Speed: Torch and Nervana showed the best results when
testing the performance of convolutional neural networks. TensorFlow was tested with comparable results, and Caffe and Theano were far behind the leaders. In turn, Microsoft CNTK has shown itself to be the best when learning recurrent neural networks (RNN). The authors of
another study , comparing Theano, Torch and TensorFlow, chose Theano as the winner in terms of RNN training.
Support for multiple GPUs: Most Deep Learning algorithms require an incredible amount of FLOPS (floating point operations). For example, DeepSpeech, Baidu's pattern recognition model, requires 10 exaflops for training, and this is more than 10e18 calculations! Given that one of the leaders in the graphics processor market, NVIDIA`s Pascal TitanX can perform
11–9 flops per second , it will take more than a week to train a fairly large array of data. In order to reduce model creation time, it is necessary to use different GPUs on different systems. Fortunately, most of the above tools provide this feature. In particular,
MXNet is
considered to have one of the most optimized engines for working with several video cards.
Keras Compatibility: Keras is a high-level library for quickly implementing Deep Learning algorithms, which is great for exploring analysts with a field. Keras currently supports 2 back-end, TensorFlow and Theano and will receive
official support from TensorFlow in the future. Moreover, Keras is in favor of the fact that,
according to its author, the library will continue to act as a user interface that can be used with several back-end sites.
Thus, if you are interested in developing in the Deep Learning area, I would recommend first assessing the abilities and requirements of your team and project accordingly. For example, for image recognition by the Python development team, the best option would be to use TensorFlow, given its extensive documentation, high performance and excellent design tools. On the other hand, for the implementation of a project based on RNN with a team of professionals at Lua, the best option is Torch and its incredible speed, coupled with the capabilities of modeling recurrent networks.
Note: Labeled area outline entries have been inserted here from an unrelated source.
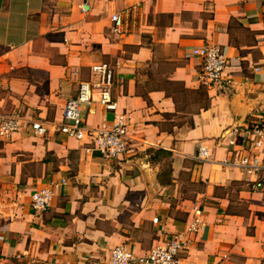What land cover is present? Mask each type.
Segmentation results:
<instances>
[{
  "label": "crops",
  "instance_id": "crops-1",
  "mask_svg": "<svg viewBox=\"0 0 264 264\" xmlns=\"http://www.w3.org/2000/svg\"><path fill=\"white\" fill-rule=\"evenodd\" d=\"M132 6L137 29L113 34L110 16ZM205 45L227 58L221 87L201 84L191 52ZM97 63L113 69L134 140L118 160L57 131ZM12 111L23 121L0 141V264H102L119 245L142 256L184 231L196 205L203 225L184 264H264V191L221 165L233 149L219 139L264 119V0H0V115ZM81 114L89 128L113 119L96 92ZM60 180L35 213L32 192Z\"/></svg>",
  "mask_w": 264,
  "mask_h": 264
},
{
  "label": "built area",
  "instance_id": "built-area-1",
  "mask_svg": "<svg viewBox=\"0 0 264 264\" xmlns=\"http://www.w3.org/2000/svg\"><path fill=\"white\" fill-rule=\"evenodd\" d=\"M110 22L111 31L115 35L133 33L139 22L137 6L113 13ZM191 53L200 59L202 86L208 89L221 87L227 67V58L222 50L217 45H205L194 48ZM90 74L95 80L80 83L76 96L66 101L62 112L63 122L57 127V131L67 138L87 141V153L96 151L104 160H118L129 152L134 140L128 132L125 114L117 112V103L111 95L114 72L107 63H97L90 66ZM94 92L101 107L113 113V119L109 124L89 128L81 111L82 107L92 104ZM22 121L20 111L0 115V141L18 132ZM30 128L36 135H44L47 131L46 124L37 120L30 121ZM230 135L235 138L231 139ZM228 137L229 140L226 139ZM219 139L227 141V145L233 149L230 157L221 161V165L238 168L247 176L251 188L264 191V119L243 129L229 128ZM208 158L206 148L200 147L196 159L206 161ZM50 184V187H40L32 192L31 208L35 213L45 211L54 192L61 185L67 184V181L60 180ZM202 216V209L196 205L184 231L160 239L142 256L134 255L125 245L116 246L110 250L102 264H184L182 256L192 243L191 236L201 230Z\"/></svg>",
  "mask_w": 264,
  "mask_h": 264
},
{
  "label": "trees",
  "instance_id": "trees-1",
  "mask_svg": "<svg viewBox=\"0 0 264 264\" xmlns=\"http://www.w3.org/2000/svg\"><path fill=\"white\" fill-rule=\"evenodd\" d=\"M153 151H149V153H152ZM153 159H158V160H162L164 158H167L169 156V154L163 150H156L153 152ZM170 172H171V169H170V165L169 163L166 165V169L163 171V174L162 176L163 177H166V176H169L170 175Z\"/></svg>",
  "mask_w": 264,
  "mask_h": 264
}]
</instances>
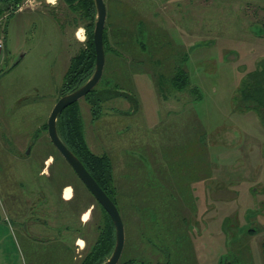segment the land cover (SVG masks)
I'll return each instance as SVG.
<instances>
[{
    "label": "rangeland",
    "instance_id": "obj_1",
    "mask_svg": "<svg viewBox=\"0 0 264 264\" xmlns=\"http://www.w3.org/2000/svg\"><path fill=\"white\" fill-rule=\"evenodd\" d=\"M104 2L99 113L83 97L77 106L88 146L113 163L125 230L117 264H264V108L245 98L264 72V0ZM9 13L0 17V212L11 234L0 226V264H79L101 211L46 121L86 20L63 0H22ZM183 66L191 85L175 91L169 78ZM179 184L190 197L177 196ZM22 211L39 239H18Z\"/></svg>",
    "mask_w": 264,
    "mask_h": 264
},
{
    "label": "trees",
    "instance_id": "obj_2",
    "mask_svg": "<svg viewBox=\"0 0 264 264\" xmlns=\"http://www.w3.org/2000/svg\"><path fill=\"white\" fill-rule=\"evenodd\" d=\"M63 1L70 11L76 13L79 18L86 20V39L83 48H81L70 61L69 67L67 68L63 77V83L59 88L58 97L75 90L84 82H86L92 75L95 67V53L92 37L96 17L94 0ZM21 2L22 0H0V17L3 15L4 11H9V14L15 12V10H17V8L21 5ZM103 43L104 51L106 53L109 46L105 26L103 30ZM160 76H158L155 85H158V90L161 91L162 87L160 82L163 80L160 79ZM251 79L252 85L250 86V95L245 96V98L252 99L264 108V72L261 71L252 75ZM169 80L173 90L175 91H183L185 88L191 85L188 72L184 66L176 67ZM115 89L120 92H125L122 89L120 90L119 87H115ZM191 90L194 96H196L193 98L198 99L200 97V90L194 89V87H192ZM99 92L102 91L99 90L97 92V86L95 85V87H93L91 91L83 97L91 103V113H95L94 116H97L99 113L97 112L98 109L96 108V104H94L98 101L97 95ZM125 93L126 95L131 94L129 92ZM94 100L96 101L94 102ZM132 105H136L137 107V101L132 100ZM56 128L63 143L80 159L85 168L112 199L119 210L118 189L114 184L113 163L111 157L105 152L96 154L88 146L84 135L83 122L79 114L77 101L66 106L58 114ZM162 169L166 170L167 168L163 167ZM95 202L101 211V221L100 224H98L99 232L95 242L91 247V250L84 255L79 264H99L105 261L110 256L115 244V229L113 223L106 211L98 204L96 200ZM126 262H129L126 264L131 263L130 259H128Z\"/></svg>",
    "mask_w": 264,
    "mask_h": 264
},
{
    "label": "water",
    "instance_id": "obj_3",
    "mask_svg": "<svg viewBox=\"0 0 264 264\" xmlns=\"http://www.w3.org/2000/svg\"><path fill=\"white\" fill-rule=\"evenodd\" d=\"M41 0H36V2ZM96 9V19L93 28V44L95 53V67L90 78L75 90L65 93L58 97L48 115L46 126L47 134L51 144L61 157L72 168L79 180L84 184L88 191L92 194L98 204L109 215L115 229V244L110 256L99 264H117L122 254L125 242L124 223L121 214L107 193L102 189L98 182L92 177L85 168L80 159L63 143L58 135L56 128V120L58 114L68 105L78 101L84 97L98 83L104 68L105 51L103 43V30L106 21V5L104 0H94ZM29 147L26 150V154Z\"/></svg>",
    "mask_w": 264,
    "mask_h": 264
},
{
    "label": "flooded vegetation",
    "instance_id": "obj_4",
    "mask_svg": "<svg viewBox=\"0 0 264 264\" xmlns=\"http://www.w3.org/2000/svg\"><path fill=\"white\" fill-rule=\"evenodd\" d=\"M82 183V182H81ZM83 184V183H82ZM83 186H84V184H83ZM66 187H68V186H66ZM65 187V188H66ZM70 187V189H71V193L73 194V191H72V187L71 186H69ZM85 187V186H84ZM65 188L63 189V192H62V195H61V192H60V195L61 196H63L64 195V190H65ZM86 188V187H85ZM86 190L88 191V189L86 188ZM89 192V191H88ZM90 193V192H89ZM72 194H71V197H72ZM90 195L92 196V194L90 193ZM93 197V196H92ZM62 198H64V197H62ZM65 199V198H64ZM66 200H68V199H66ZM45 201V200H44ZM91 208H93V206L91 207ZM85 212H88V217H89V211H85ZM84 212V213H85ZM83 213V214H84ZM22 216V217H21ZM25 215H24V211H22V214L20 215V217L22 218V221H21V224H20V233H19V235H20V237H21V239L22 240H24V241H27V242H29V239H39V236H37V235H34L33 233H32V230H31V227L33 228L34 226H38L39 224L37 223V224H35V223H30V219L29 218H27V217H24ZM78 218H79V216H78ZM82 219V218H81ZM45 226V225H44ZM61 234V232H59V235ZM52 239L51 240H53V236H50ZM36 239V240H37ZM62 240L60 239V242H61ZM76 244L77 245H79V243H78V241H76ZM84 244V243H83ZM79 247L80 248H82L83 246H80L79 245Z\"/></svg>",
    "mask_w": 264,
    "mask_h": 264
},
{
    "label": "crops",
    "instance_id": "obj_5",
    "mask_svg": "<svg viewBox=\"0 0 264 264\" xmlns=\"http://www.w3.org/2000/svg\"><path fill=\"white\" fill-rule=\"evenodd\" d=\"M4 43H5V38H4ZM1 51V50H0ZM234 133H232V132H229V134H228V136L230 135V136H234L233 135ZM185 186H187L186 188H183V187H181L180 186V184H179V186H178V188H177V192L179 191L180 192V194L179 193H177V196H184V197H190V195H191V193L193 192L192 190H191V186L189 187L187 184H184ZM184 190V191H183ZM183 191V192H182ZM3 221H4V218L2 217V214H1V212H0V226L2 225V229H3V233H5L4 235L5 236H10L9 234H11L10 232H11V227H9V226H5V225H3ZM33 228H36V229H38L39 228V226H34ZM14 233V232H13ZM17 233V232H16ZM19 237H20V235H18V239H19ZM61 242H63V244L64 245H62V247H61V249L62 250H65L66 248H70L71 250H72V244L74 245L75 243H74V241L72 242V243H70V244H68V243H64V241H61ZM2 243H3V238L2 237H0V247H1V251L3 250L2 249ZM83 246V245H82Z\"/></svg>",
    "mask_w": 264,
    "mask_h": 264
},
{
    "label": "bare ground",
    "instance_id": "obj_6",
    "mask_svg": "<svg viewBox=\"0 0 264 264\" xmlns=\"http://www.w3.org/2000/svg\"><path fill=\"white\" fill-rule=\"evenodd\" d=\"M53 1H54V0H47V2H53ZM76 36H77L78 38L82 39L81 28H79V29L77 30ZM71 194H72V193H71V189H70V187H69V186L66 187L65 190H64V195H63V197H64L65 199H70V198H71ZM87 218H88V212H85L84 214H82V220L87 221ZM78 243H79L80 246L83 245V241H82V240H81V242H78Z\"/></svg>",
    "mask_w": 264,
    "mask_h": 264
},
{
    "label": "built area",
    "instance_id": "obj_7",
    "mask_svg": "<svg viewBox=\"0 0 264 264\" xmlns=\"http://www.w3.org/2000/svg\"><path fill=\"white\" fill-rule=\"evenodd\" d=\"M33 1H34V0H33ZM3 46H4V43H3L2 38L0 37V50L3 48Z\"/></svg>",
    "mask_w": 264,
    "mask_h": 264
}]
</instances>
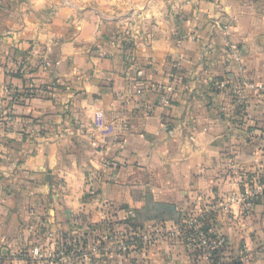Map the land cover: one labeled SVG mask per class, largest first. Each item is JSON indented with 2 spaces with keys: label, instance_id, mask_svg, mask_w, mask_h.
<instances>
[{
  "label": "crops",
  "instance_id": "obj_1",
  "mask_svg": "<svg viewBox=\"0 0 264 264\" xmlns=\"http://www.w3.org/2000/svg\"><path fill=\"white\" fill-rule=\"evenodd\" d=\"M137 8L0 0V119L10 94L24 103L0 132V264H48L61 243L99 237L94 226L120 229L151 202L188 214L221 202L229 212L216 213L214 230L226 256L264 264V197L239 202L241 181L264 173L263 136L240 122L264 120V0ZM97 115L121 145L105 157ZM188 247L172 239L93 264H194Z\"/></svg>",
  "mask_w": 264,
  "mask_h": 264
},
{
  "label": "built area",
  "instance_id": "obj_2",
  "mask_svg": "<svg viewBox=\"0 0 264 264\" xmlns=\"http://www.w3.org/2000/svg\"><path fill=\"white\" fill-rule=\"evenodd\" d=\"M228 27H226V31ZM50 65L49 62L46 63ZM216 87L219 90L227 89L225 81L216 82ZM264 90V86L260 87ZM237 102L239 105L243 104V99L238 95ZM165 103H169V99H163ZM13 115H4V120L7 122L13 121ZM94 127L101 135L99 141L94 143L96 149L105 155H108L114 148L120 147V143L115 135V127L112 123H108L102 115H97L94 122ZM264 141V136H263ZM244 191L242 192L239 202L246 207H251L260 198L264 197V173L255 178L246 176L243 179ZM228 211V207L221 202L215 205L201 208L195 214H188L184 223L181 225L169 223L155 224L152 229L144 228L137 235L129 233L127 226L123 225L120 229H107L102 235V242L92 243L86 246L84 243L71 244L63 242L59 245L54 253L50 254L48 264H87L96 260L102 252L105 253H119L129 254L132 252L142 251L143 253L149 249L156 248L162 243H166L172 239H183L186 230L194 229L199 236L203 260L211 258L213 251L225 248L227 250V239L225 236L217 232L214 238H208L202 230V221H206L212 214L216 215L220 210ZM36 222L39 223V218L35 217ZM181 242V240H178ZM264 247V240L262 241ZM194 250H192L193 252ZM201 256V257H202ZM32 257L34 259H41L44 257L40 247H34L32 250Z\"/></svg>",
  "mask_w": 264,
  "mask_h": 264
},
{
  "label": "trees",
  "instance_id": "obj_3",
  "mask_svg": "<svg viewBox=\"0 0 264 264\" xmlns=\"http://www.w3.org/2000/svg\"><path fill=\"white\" fill-rule=\"evenodd\" d=\"M8 87L12 88V84H9ZM30 96H32L31 93L26 94V97H30ZM22 106H24V103L22 102L21 95H19L18 93L10 94L9 98L5 103L4 111L6 112L7 115L10 116L12 110L15 107L18 108ZM16 120H20L24 126L30 122H36L32 117L29 116L16 117ZM240 122L242 124H246L249 130L254 129L256 131H260L261 132L260 135L264 136V120L258 121L243 114ZM11 126L12 125H10L7 121L3 120L2 118L0 119V132L7 129H11L12 128ZM241 183H243V181H241ZM124 209L128 210L127 207ZM133 214L135 215V217L125 220L123 225L127 226L129 233L135 234L137 236L140 233V231L143 229L144 222L146 221H155L158 222L159 224L166 223L168 221H173L176 225L179 226L182 225L184 227V223L187 219V213L182 212L175 204L172 203L151 202L150 206L145 211L143 212L134 211ZM215 222H216L215 214L209 216L208 219H206V221H202V230L210 239L217 236V232H215L214 230ZM92 229L95 231L98 230L99 237L95 236L96 232H93L92 236L85 234L81 238V240H83L86 246L94 242L95 243L102 242L101 237L104 234V232L107 230L105 228L102 229V227H98V226H94ZM184 231H185L184 238L178 240H181L182 244L188 245L189 249L194 250L193 251L194 255L200 258L202 256V250H201V244L198 233L194 229L186 230V227L184 228ZM198 258L196 264H198V260L201 261L203 264H228V263L245 264V262L241 261L238 257H234V256L227 257L225 248L213 251L211 258L208 259L207 261ZM87 264H93V262Z\"/></svg>",
  "mask_w": 264,
  "mask_h": 264
},
{
  "label": "rangeland",
  "instance_id": "obj_4",
  "mask_svg": "<svg viewBox=\"0 0 264 264\" xmlns=\"http://www.w3.org/2000/svg\"><path fill=\"white\" fill-rule=\"evenodd\" d=\"M147 1L149 2L150 0H147ZM103 2H104L105 5H111L112 8H115V11H117V10L118 11H122V9H123V11L125 10L126 12H129V11H133L135 9H138L137 8L138 0H103ZM182 211L185 212V213L187 212V210H185V209L184 210L182 209ZM223 236H224V234H223ZM191 255L193 257L194 264H196L198 257L196 255H194L193 252L191 253ZM198 259H202L203 260V256L198 258ZM198 264H203V263L198 260Z\"/></svg>",
  "mask_w": 264,
  "mask_h": 264
}]
</instances>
Biography: Matthew Rubashkin, along with a solid background in optical physics and biomedical research, has experience in developing, database management and predictive analytics.===
In our
program Deep Learning, which starts on April 8 for the second time, we use two libraries: Keras and Caffe. As noted, Keras is a higher-level library and allows you to quickly prototype. This is a plus, because the program does not have to waste time trying to learn how to work with the same TensorFlow, but take immediately and try out different things in practice.
Caffe is also quite understandable in use, although not very convenient, but it can also be used in production solutions. In the review it is not marked as the fastest. If you follow the link to the
original speed analysis , you can see the note: “It may seem that TensorFlow and Chainer are faster than Caffe, but in fact this may not be the case, since the frameworks were tested on CuDNN, and Caffe on its default engine ".